Miss penalty = 1 + 16 x 10 + 16 x 1 = 177 clock cycles.
b. Configuration (b) requires 4 main memory accesses to retrieve a cache block
and words of the block are transferred 4 at a time.
Miss penalty - 1 + 4 x 1 0 + 4 x 1 = 4 5 clock cycles.
c.

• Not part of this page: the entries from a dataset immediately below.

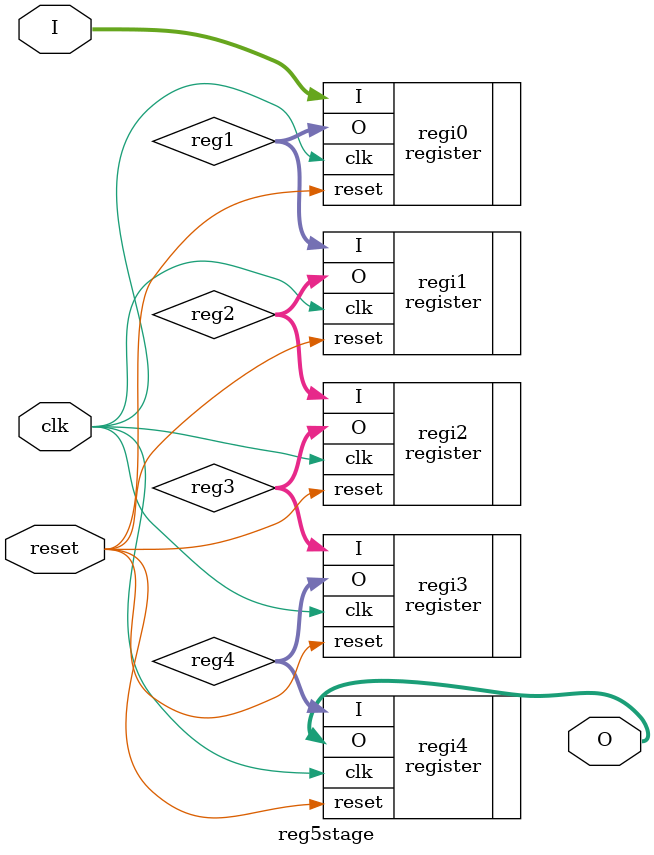
<source format=sv>
`timescale 1ns / 1ps


module reg5stage(
    input clk,
    input reset,
    input [1:0] I,
    output [1:0] O
    );
    wire [1:0] reg1,reg2,reg3,reg4;
    register regi0(.clk(clk),.reset(reset),.I(I),.O(reg1));
    register regi1(.clk(clk),.reset(reset),.I(reg1),.O(reg2));
    register regi2(.clk(clk),.reset(reset),.I(reg2),.O(reg3));
    register regi3(.clk(clk),.reset(reset),.I(reg3),.O(reg4));
    register regi4(.clk(clk),.reset(reset),.I(reg4),.O(O));
endmodule

</source>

Configuration (c) requires 4 main memory accesses to retrieve a cache
block, and words of the block are transferred 1 at a time.
Miss penalty = 1 + 4 x 1 0 + 1 6 x 1 = 57 clock cycles
7.15)
a) narrow memory 177 cycles
b) wide memory 45 cycles
c) interleaved memory 57
http://spreadsheets.google.com/pub?key=p
cycles CPI = 1.2 + .005 * cycles Ratio
177 2.085 1.46315789473684 (2.085/1.425)
45 1.425 1.04210526315789 (1.485/1.425)
57 1.485
Therefore, the processor is 1.46 times faster than when using wide memory than narrow memory, and 1.04 times faster than when using interleaved memory. The difference of wide memory with narrow memory is larger than that with interleaved memory.